Assim como o crescimento tecnológico resultou na mudança de comportamentos e idéias, o seu uso exacerbado e inconsciente resultou na devastação do meio ambiente. Hoje vivemos em meio a uma enorme poluição, gerando doenças, deformações e agravando o efeito estufa. Do mesmo modo estamos acabando com todas as reservas naturais e destruindo todas as espécies animais. Mesmo assim o ser humano insiste em seu crescimento tecnológico contínuo sem pensar nas conseqüências e gerações futuras.
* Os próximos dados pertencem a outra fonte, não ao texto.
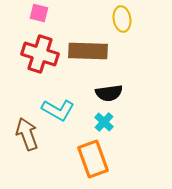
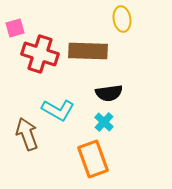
pink square: moved 24 px left, 15 px down; rotated 30 degrees counterclockwise
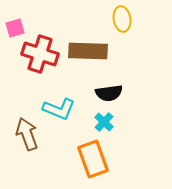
cyan L-shape: moved 1 px right, 1 px up; rotated 8 degrees counterclockwise
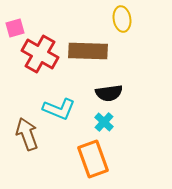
red cross: rotated 12 degrees clockwise
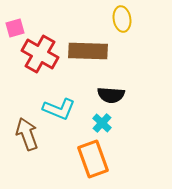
black semicircle: moved 2 px right, 2 px down; rotated 12 degrees clockwise
cyan cross: moved 2 px left, 1 px down
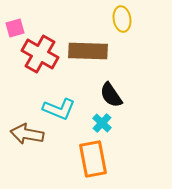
black semicircle: rotated 52 degrees clockwise
brown arrow: rotated 60 degrees counterclockwise
orange rectangle: rotated 9 degrees clockwise
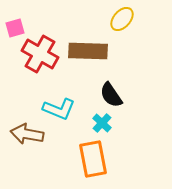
yellow ellipse: rotated 50 degrees clockwise
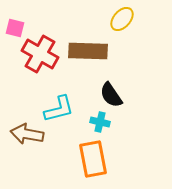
pink square: rotated 30 degrees clockwise
cyan L-shape: rotated 36 degrees counterclockwise
cyan cross: moved 2 px left, 1 px up; rotated 30 degrees counterclockwise
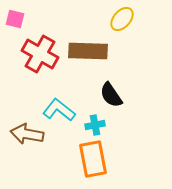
pink square: moved 9 px up
cyan L-shape: moved 1 px down; rotated 128 degrees counterclockwise
cyan cross: moved 5 px left, 3 px down; rotated 24 degrees counterclockwise
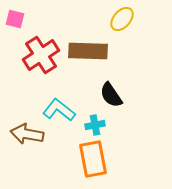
red cross: moved 1 px right, 1 px down; rotated 27 degrees clockwise
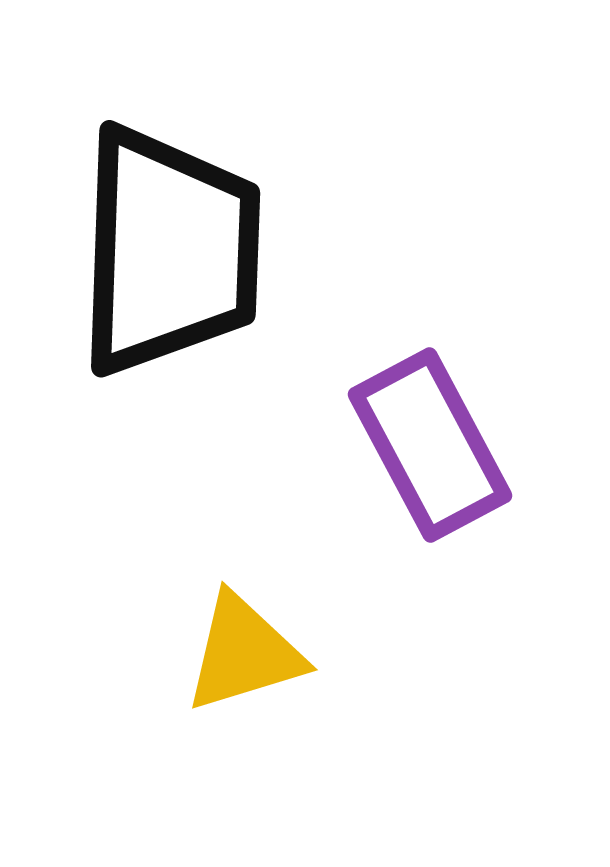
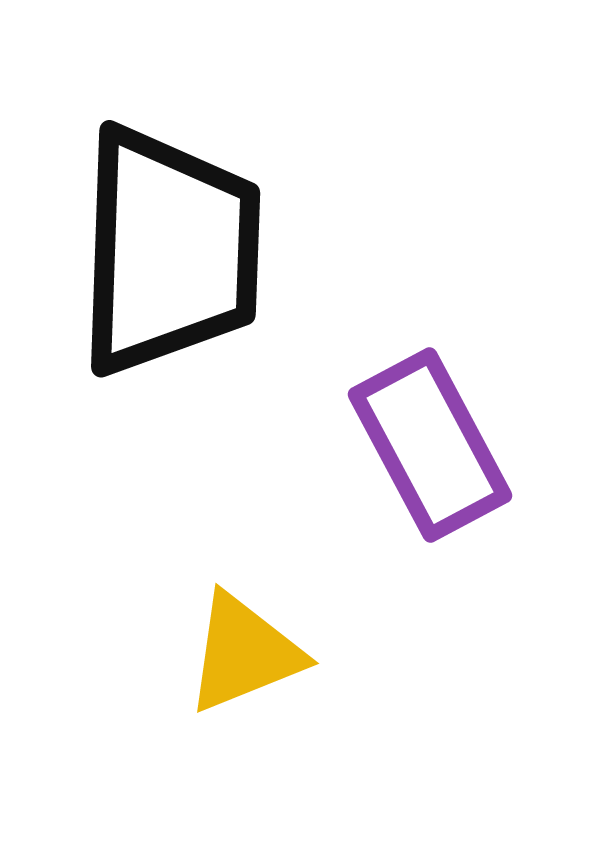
yellow triangle: rotated 5 degrees counterclockwise
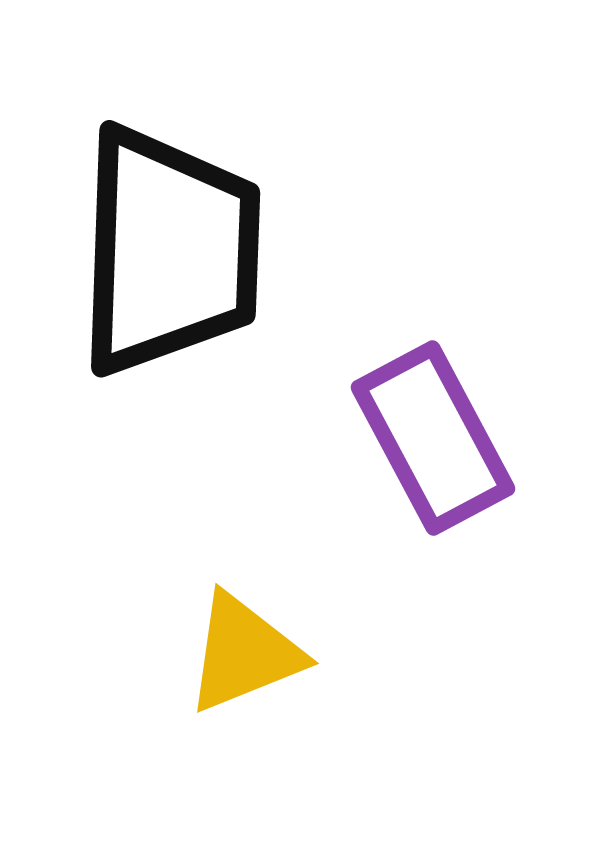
purple rectangle: moved 3 px right, 7 px up
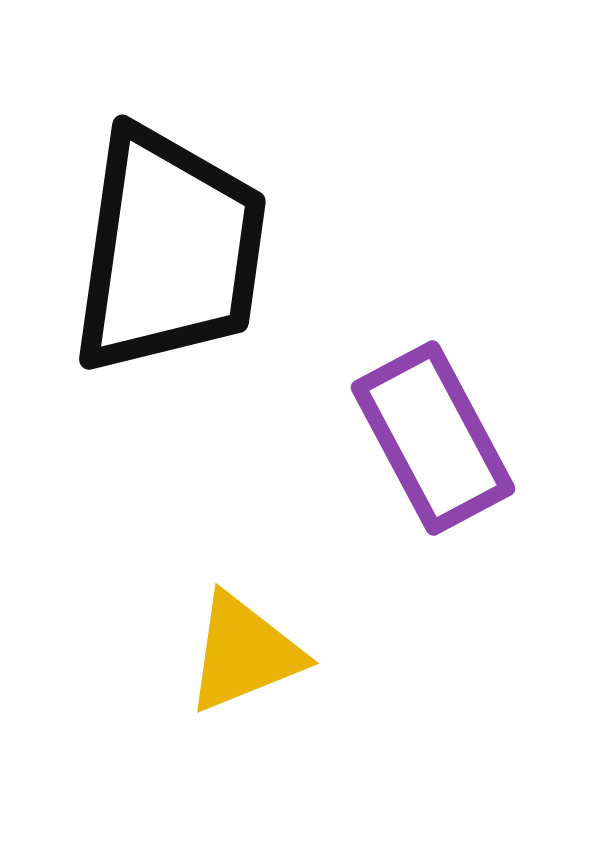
black trapezoid: rotated 6 degrees clockwise
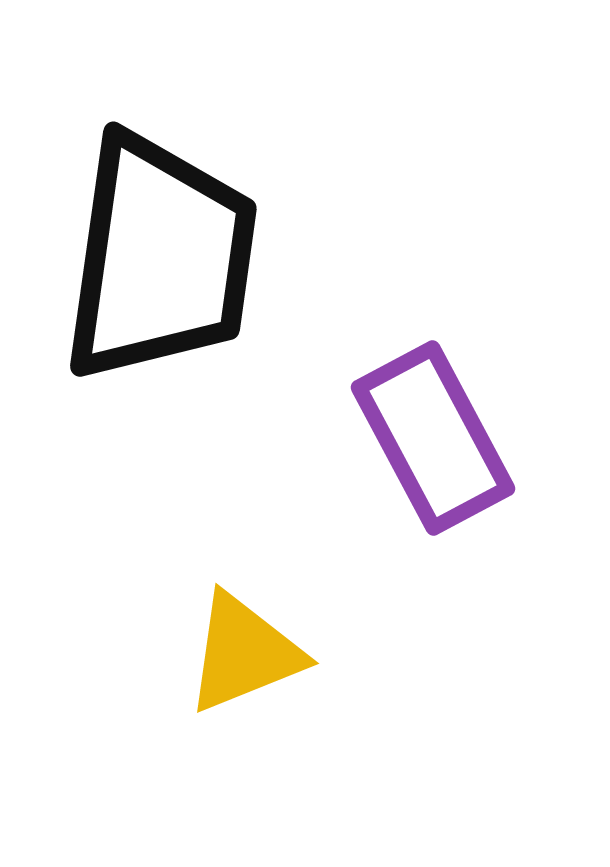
black trapezoid: moved 9 px left, 7 px down
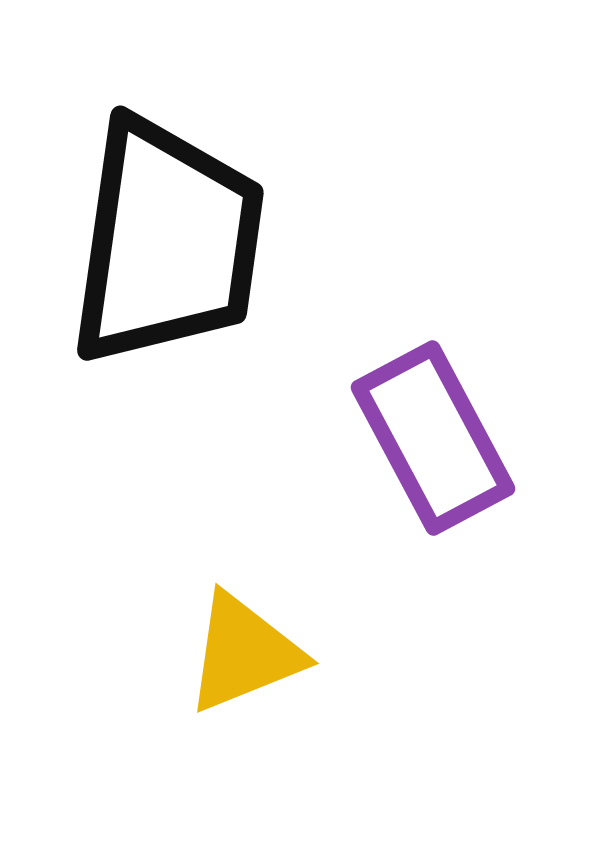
black trapezoid: moved 7 px right, 16 px up
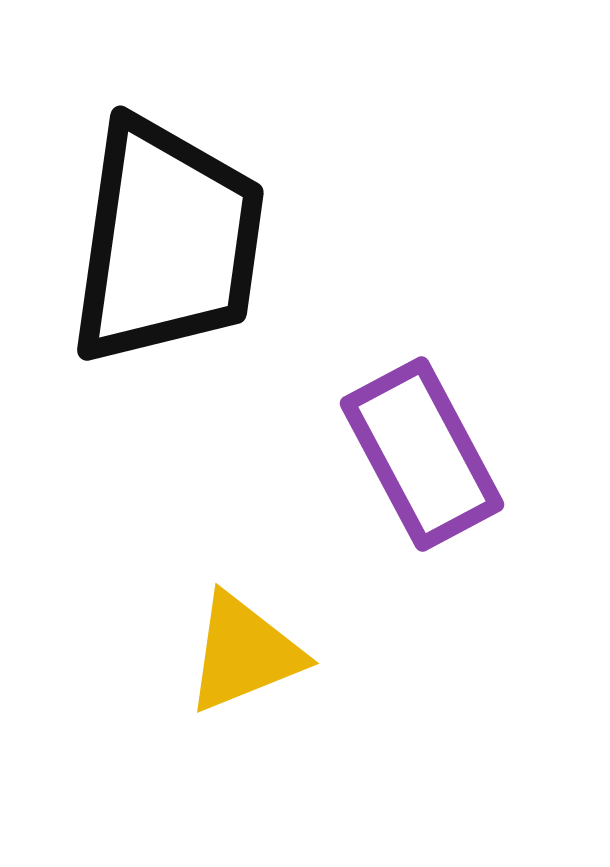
purple rectangle: moved 11 px left, 16 px down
Diferentemente de muitos estudiosos, o autor do livro não propõe regressarmos a uma era antepassada e abandonar a tecnologia. Nem mesmo propõe algum outro sistema de organização. Nicolau Sevcenko é um realista não radical. Sua proposta é simples e eficaz: é preciso que seja superada a síndrome do loop para que então haja discussão e participação de toda a sociedade nas decisões sobre o uso da tecnologia, para que, deste modo, ela possa ser usada cautelosamente e conscientemente, pensando não só no presente, mas também no futuro e não só como uma vantagem para uma pequena parcela da população, mas sim para a sociedade como um todo. A tecnologia deve ser usada a nosso favor, a favor da humanidade.